Start of Excerpt provided

July 15, 2011

Eating Disorders

More men developing eating disorders
Irish Times (Wednesday, 13 July 2011)
The pressure to look like a male model is driving more men to develop dangerous eating disorders, experts in Britain warned today. GPs have been warned to be on the lookout for the potentially fatal conditions, which include anorexia and bulimia, after a rise in the number of those affected.

Family meals cut anorexia risk

Irish Daily Star (Thursday, 14 July 2011)
Teenagers who sit down to family meals cut their risk of developing eating disorders by up to 35 per cent, a study has shown. The risk of anorexia or bulimia fell by more than a third for teens who ate five meals with their parents a week, according to British researchers.

Mental Health

Arts festival to raise awareness of mental health problems

Irish Examiner (Wednesday, 13 July 2011)

End of Excerpt provided

:: Instructions for the task ::
Copy out the full news roundup on eating disorders and mental health word for word.

Start of Available data

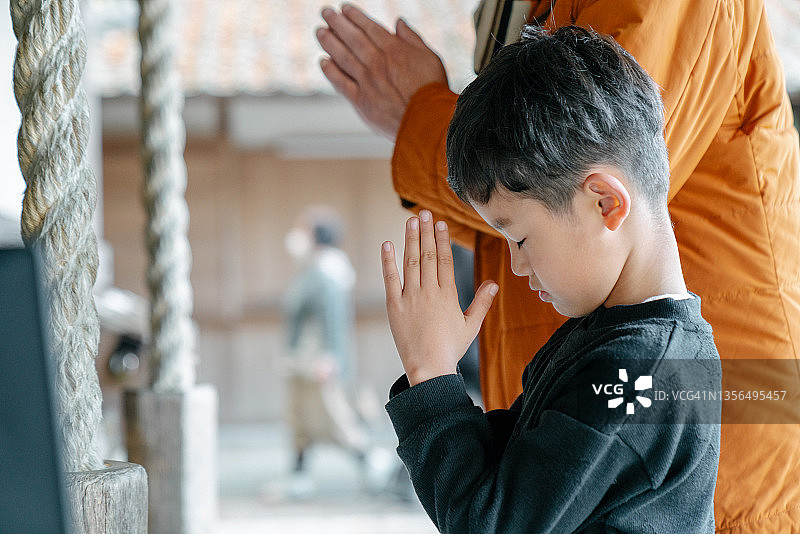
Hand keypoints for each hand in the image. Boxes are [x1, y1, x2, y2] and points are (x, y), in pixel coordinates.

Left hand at [316, 4, 448, 139]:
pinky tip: (324, 62)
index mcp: (394, 50)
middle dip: (337, 23)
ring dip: (329, 43)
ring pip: (343, 57)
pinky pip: (341, 83)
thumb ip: (412, 38)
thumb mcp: (429, 57)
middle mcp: (376, 63)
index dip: (355, 16)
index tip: (344, 8)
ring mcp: (367, 82)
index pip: (369, 28)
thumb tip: (398, 22)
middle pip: (352, 39)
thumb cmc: (432, 90)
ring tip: (320, 32)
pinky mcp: (361, 101)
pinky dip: (331, 71)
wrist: (427, 120)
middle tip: (326, 13)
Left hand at [381, 210, 497, 385]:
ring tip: (411, 220)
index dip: (442, 239)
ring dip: (411, 239)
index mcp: (448, 295)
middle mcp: (429, 292)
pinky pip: (390, 279)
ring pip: (411, 262)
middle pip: (428, 255)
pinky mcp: (395, 306)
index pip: (445, 260)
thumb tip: (494, 283)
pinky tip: (387, 244)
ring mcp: (411, 298)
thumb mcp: (471, 325)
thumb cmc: (451, 348)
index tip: (441, 223)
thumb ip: (482, 302)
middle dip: (426, 232)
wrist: (429, 368)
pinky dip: (388, 261)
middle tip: (425, 212)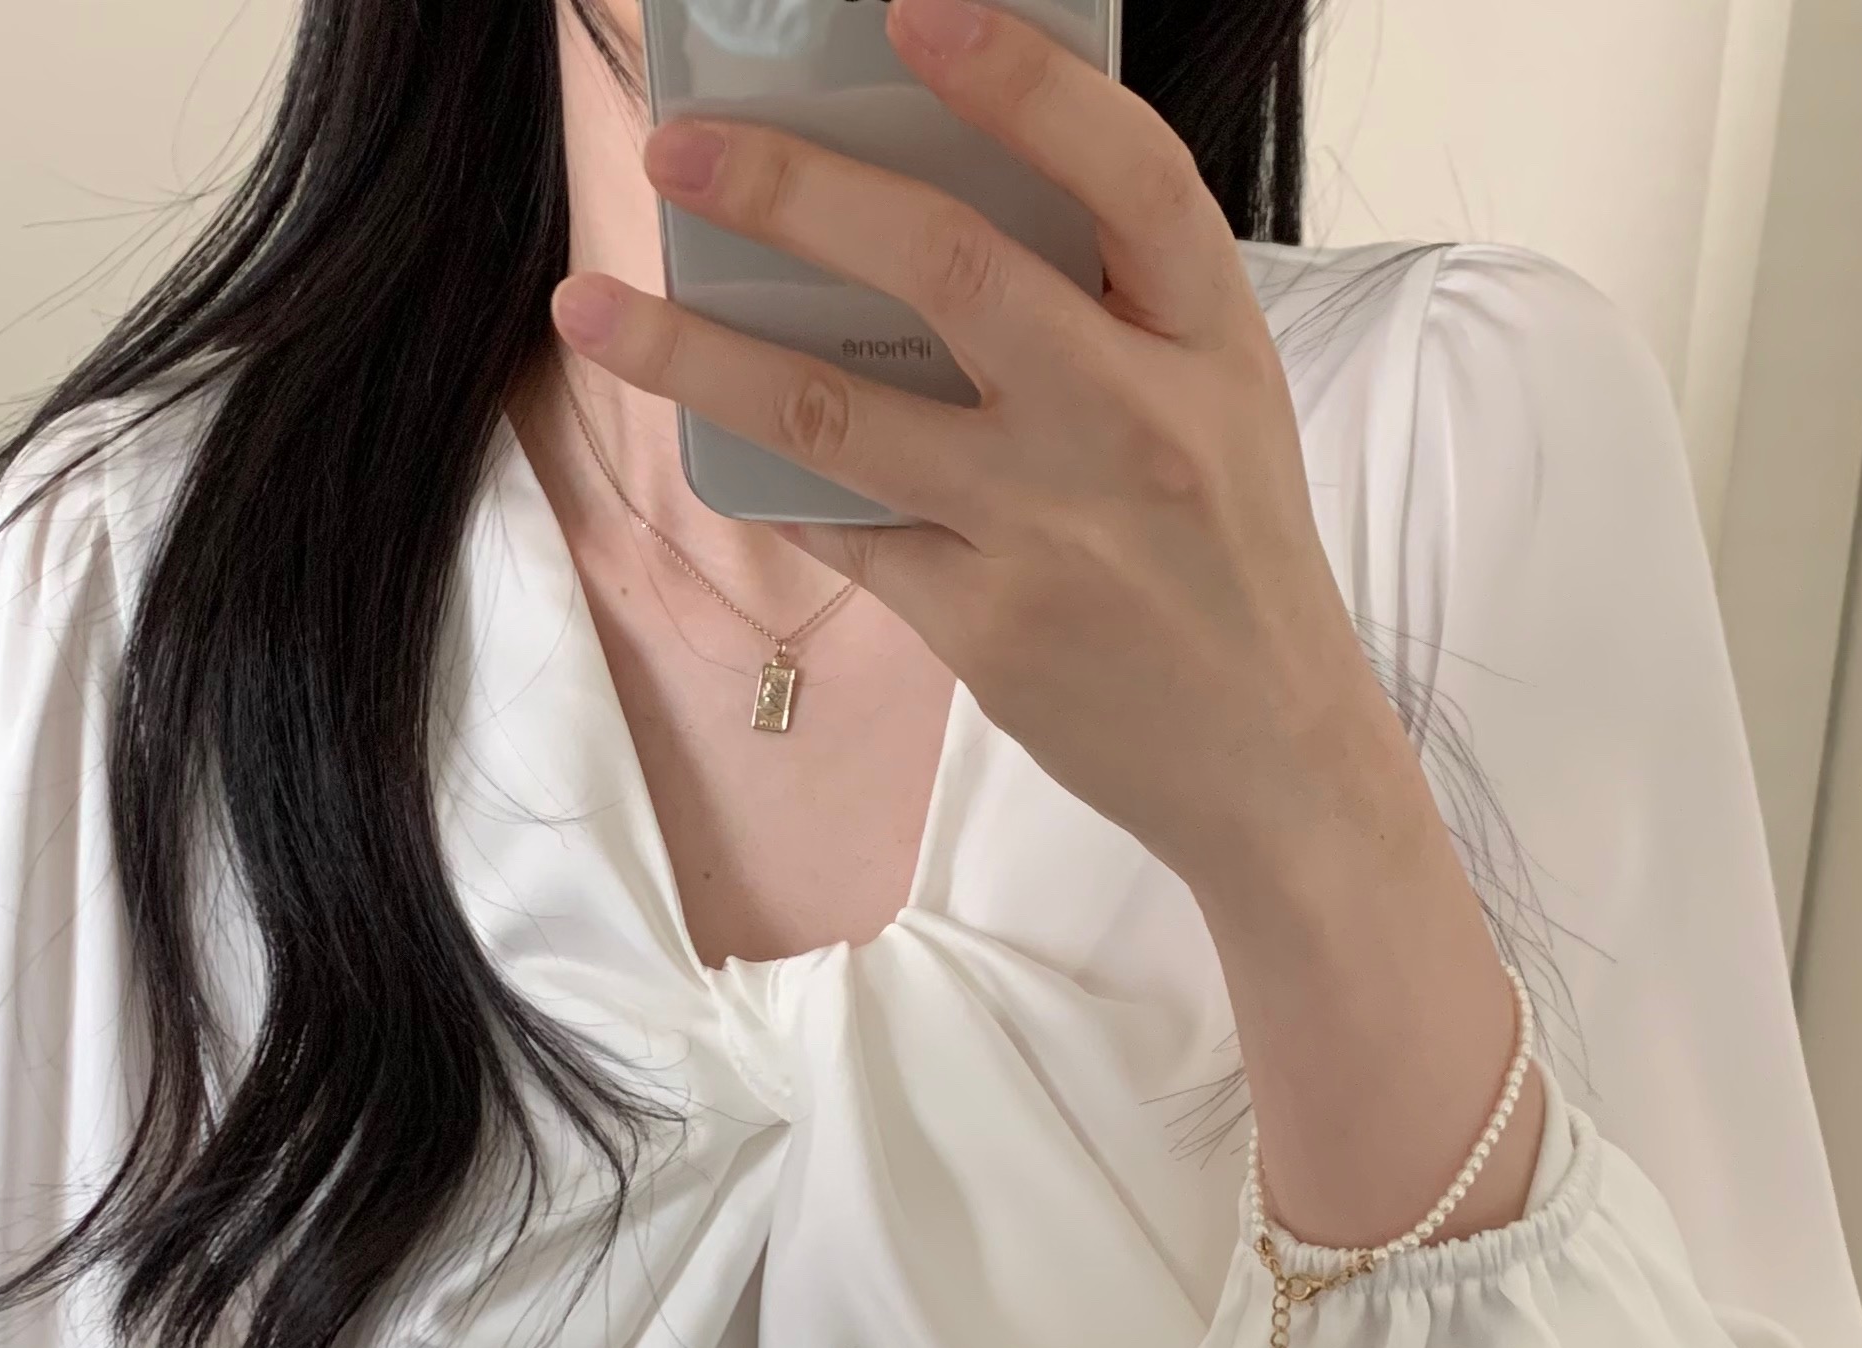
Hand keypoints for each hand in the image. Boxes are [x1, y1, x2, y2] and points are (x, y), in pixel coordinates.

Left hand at [550, 0, 1386, 909]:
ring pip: (841, 414)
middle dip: (798, 194)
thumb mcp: (1219, 403)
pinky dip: (769, 483)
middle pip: (951, 268)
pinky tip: (702, 444)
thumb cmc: (1230, 561)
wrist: (1270, 759)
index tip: (910, 15)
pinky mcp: (987, 628)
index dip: (1021, 81)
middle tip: (681, 149)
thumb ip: (1113, 311)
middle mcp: (1133, 421)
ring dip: (698, 356)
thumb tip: (927, 220)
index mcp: (1210, 339)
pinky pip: (845, 533)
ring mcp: (1051, 530)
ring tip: (591, 311)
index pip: (1128, 171)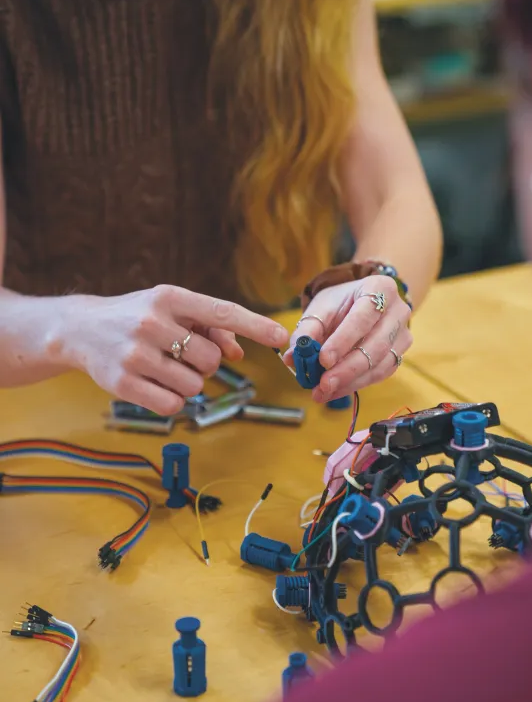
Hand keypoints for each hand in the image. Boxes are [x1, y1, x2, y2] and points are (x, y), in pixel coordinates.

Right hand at [54, 285, 287, 413]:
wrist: (80, 329)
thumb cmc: (138, 317)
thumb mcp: (172, 310)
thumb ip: (210, 328)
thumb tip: (238, 354)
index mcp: (169, 297)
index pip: (222, 311)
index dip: (255, 325)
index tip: (282, 337)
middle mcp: (152, 322)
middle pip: (211, 360)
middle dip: (205, 363)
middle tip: (181, 354)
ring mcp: (135, 354)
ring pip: (194, 385)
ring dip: (188, 382)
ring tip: (164, 367)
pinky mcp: (123, 383)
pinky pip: (173, 404)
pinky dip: (172, 400)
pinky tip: (155, 384)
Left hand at [285, 275, 411, 401]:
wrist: (361, 302)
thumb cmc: (341, 302)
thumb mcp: (322, 307)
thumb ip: (307, 330)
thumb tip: (292, 357)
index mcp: (380, 288)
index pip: (363, 317)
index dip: (343, 340)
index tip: (323, 360)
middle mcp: (398, 311)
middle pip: (376, 345)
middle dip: (347, 368)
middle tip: (323, 384)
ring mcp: (402, 334)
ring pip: (379, 364)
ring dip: (349, 381)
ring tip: (323, 392)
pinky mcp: (399, 354)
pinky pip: (380, 374)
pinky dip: (355, 385)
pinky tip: (335, 391)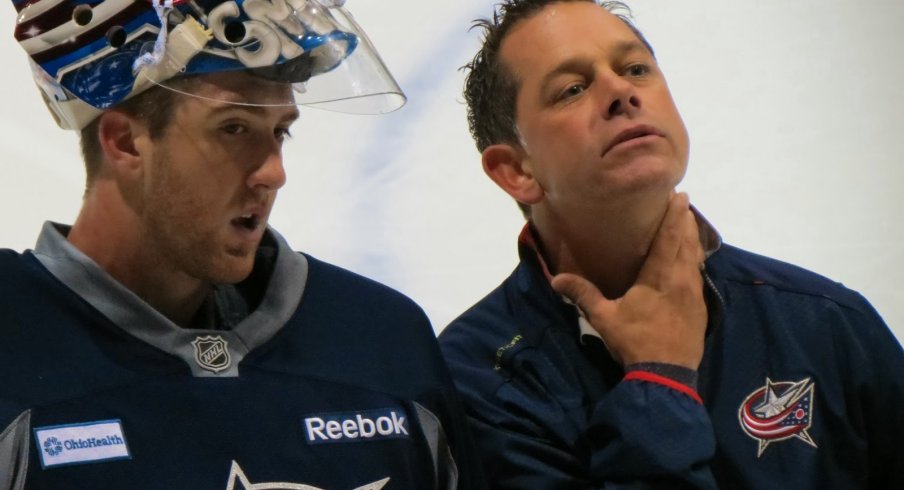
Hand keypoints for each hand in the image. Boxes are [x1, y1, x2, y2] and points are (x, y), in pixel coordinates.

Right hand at [551, 193, 707, 369]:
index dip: (674, 214)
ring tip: (687, 225)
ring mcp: (695, 293)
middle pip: (687, 242)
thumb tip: (556, 279)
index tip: (680, 194)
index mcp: (659, 277)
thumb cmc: (635, 341)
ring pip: (697, 257)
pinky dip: (696, 260)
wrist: (667, 375)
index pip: (669, 238)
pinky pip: (699, 274)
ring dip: (692, 239)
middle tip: (682, 203)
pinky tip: (691, 260)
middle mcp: (682, 279)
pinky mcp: (701, 307)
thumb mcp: (604, 318)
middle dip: (685, 221)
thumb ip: (583, 295)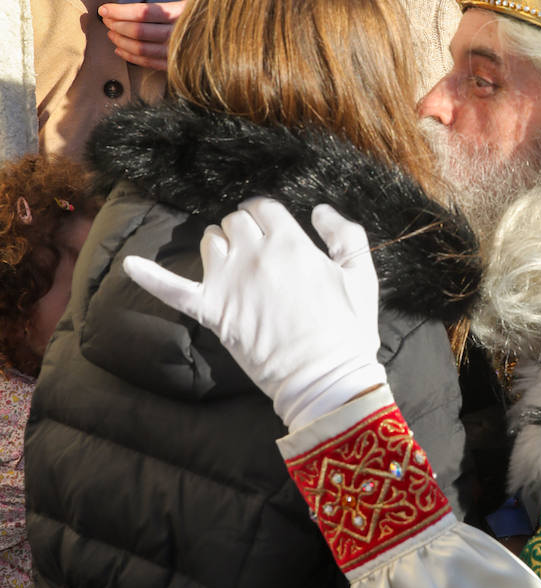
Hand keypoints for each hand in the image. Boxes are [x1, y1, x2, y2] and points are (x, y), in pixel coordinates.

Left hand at [98, 0, 196, 69]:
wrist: (223, 39)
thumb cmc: (205, 15)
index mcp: (181, 13)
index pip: (145, 12)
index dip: (121, 11)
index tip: (106, 8)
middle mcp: (178, 34)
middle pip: (139, 31)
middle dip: (117, 25)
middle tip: (105, 19)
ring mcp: (175, 52)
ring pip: (140, 48)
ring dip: (121, 40)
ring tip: (111, 32)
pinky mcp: (173, 65)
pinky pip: (147, 62)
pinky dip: (130, 56)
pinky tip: (120, 48)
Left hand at [123, 198, 385, 429]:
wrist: (325, 380)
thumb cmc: (347, 331)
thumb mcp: (363, 276)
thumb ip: (345, 234)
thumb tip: (319, 211)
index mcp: (291, 243)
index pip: (263, 207)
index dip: (265, 214)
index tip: (268, 227)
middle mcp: (255, 256)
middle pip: (234, 221)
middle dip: (244, 230)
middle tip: (255, 250)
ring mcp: (229, 283)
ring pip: (210, 241)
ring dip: (218, 246)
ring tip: (231, 263)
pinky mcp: (212, 312)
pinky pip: (173, 289)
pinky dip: (149, 276)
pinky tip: (130, 266)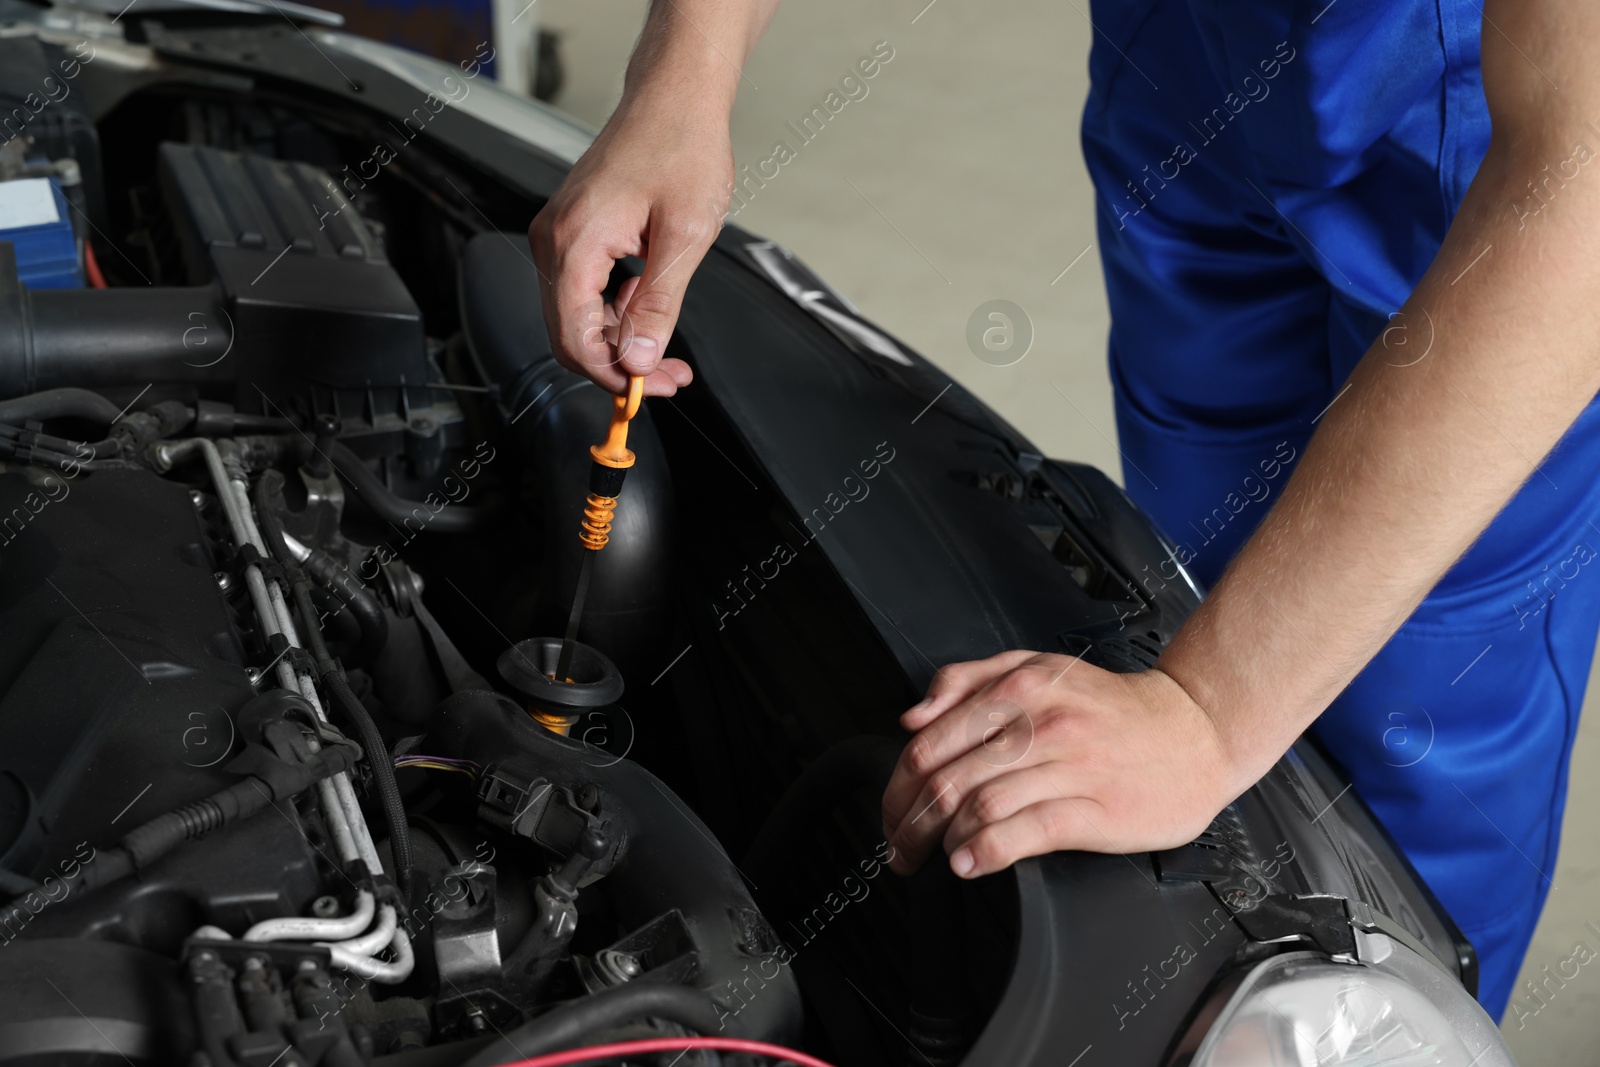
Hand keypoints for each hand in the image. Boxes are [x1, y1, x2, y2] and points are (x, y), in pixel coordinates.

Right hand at [529, 93, 730, 396]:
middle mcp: (555, 239)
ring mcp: (559, 234)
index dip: (613, 375)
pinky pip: (582, 291)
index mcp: (576, 242)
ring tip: (666, 344)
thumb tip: (637, 359)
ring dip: (618, 339)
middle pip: (569, 334)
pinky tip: (648, 304)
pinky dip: (613, 310)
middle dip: (618, 363)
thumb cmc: (682, 147)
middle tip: (668, 374)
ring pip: (575, 317)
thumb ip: (658, 305)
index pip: (575, 339)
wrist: (673, 98)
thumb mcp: (685, 237)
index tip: (651, 388)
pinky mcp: (572, 231)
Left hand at [880, 651, 1246, 878]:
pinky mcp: (1097, 809)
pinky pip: (1027, 831)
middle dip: (910, 822)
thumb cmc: (1111, 707)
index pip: (931, 740)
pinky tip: (969, 863)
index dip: (898, 785)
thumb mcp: (1037, 667)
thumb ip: (968, 680)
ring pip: (980, 804)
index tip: (891, 811)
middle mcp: (1041, 724)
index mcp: (1019, 688)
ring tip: (932, 857)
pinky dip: (986, 851)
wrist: (1194, 731)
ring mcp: (1070, 767)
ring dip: (941, 840)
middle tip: (900, 846)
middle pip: (947, 778)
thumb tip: (914, 714)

End of Available data

:: Written answer ::
July 15, 2011

Eating Disorders

More men developing eating disorders
Irish Times (Wednesday, 13 July 2011)
The pressure to look like a male model is driving more men to develop dangerous eating disorders, experts in Britain warned today. GPs have been warned to be on the lookout for the potentially fatal conditions, which include anorexia and bulimia, after a rise in the number of those affected.

Family meals cut anorexia risk

Irish Daily Star (Thursday, 14 July 2011)
Teenagers who sit down to family meals cut their risk of developing eating disorders by up to 35 per cent, a study has shown. The risk of anorexia or bulimia fell by more than a third for teens who ate five meals with their parents a week, according to British researchers.

Mental Health

Arts festival to raise awareness of mental health problems

Irish Examiner (Wednesday, 13 July 2011)